Припав на одно колено, я стоял в пяти метрах от зверя и старательно ловил в прицел рыжую бестию. Наконец-то я покончу с тем, кто в течение года таскал у меня птицу из курятника, разорял мои кроличьи вольеры! Как рыжая попадала за сетчатую стену забора, врытую в землю на метр, до сих пор оставалось для меня загадкой.

Лиса вертелась у холмика, где виднелось темное пятно входа в нору, но никак не хотела убегать. Я опустил ствол ружья и на секунду задался вопросом — почему?

Среди охотников меня называли Тормозом Слепым, за мое слабое зрение и плохую реакцию. Но мое терпение в охотничьей братии ценилось. Я мог часами лежать в засаде, неделями выслеживать зверя и неожиданно для всех находить его логово. Но я не мог нормально взять зверя на бегу. Лиса имела все шансы слинять, однако почему-то не спешила. Она вертелась возле норы, поскуливая и поглядывая в сторону входа в жилище.

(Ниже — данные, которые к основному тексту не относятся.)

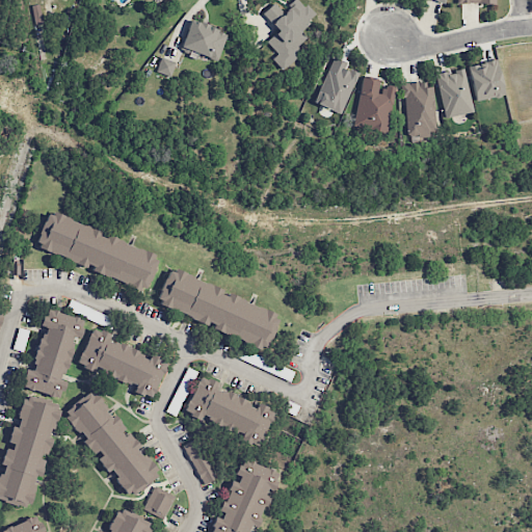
[(277,31),(266,41),(276,54),(271,58),(281,71),(301,54),(296,47),(306,38),(298,30),(315,17),(300,0),(295,0),(282,11),(274,3),(262,14),(277,31)]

Вдруг рыжая замерла, сделав стойку, как сеттер. И как- будто на что-то решившись, бросилась прямо на меня. Я дернулся от неожиданности, а лиса скользнула у меня под ногами и выскочила из западни. Я обернулся. Рыжая хитрюга стояла в пятнадцати шагах и смотрела на меня. Затем отбежала, снова становилась и оглянулась, словно приглашая идти за собой. Я шагнул вслед за ней. Животное отпрыгнуло еще немного, уводя меня от норы, и скрылось за кустом. Я не спешил за ней, выжидая, не покажется ли из-за куста рыжая голова. Дождался — лиса выглянула из-за веток и с недоумением уставилась на меня, видимо, удивлялась, чего это я ее не преследую. А я, не выпуская из поля зрения рыжую, двинулся к норе. Лиса забеспокоилась.

Я уже догадался о причинах ее беспокойства. Пошарив рукой в траве, я нащупал палку. Затем пошерудил ею в норе. Оттуда раздался испуганный и протестующий писк, и на свет Божий полезли лисята. Меленькие, рыжие. Глаза только открылись. Лиса за моей спиной тявкнула, и через несколько секунд мою правую кисть резануло сильной болью. Оказывается, пока я ворошил палкой и выуживал из земляного дома зверьков, их мамаша успела цапнуть меня за руку.

Я отскочил, выругавшись. Затем подхватил ружье, но стрелять передумал.

«Ладно, — думаю, — пойду домой. Приду сюда зимой. Шкурок больше будет». А у самого внутри протест как будто. Жалко и лису, и лисят стрелять. В конце концов, рыжая своей смелостью и материнской преданностью потомству заслужила право на жизнь.

И решил я: вот попадутся мне на участке — пристрелю, не пожалею. А если нет — пускай живут.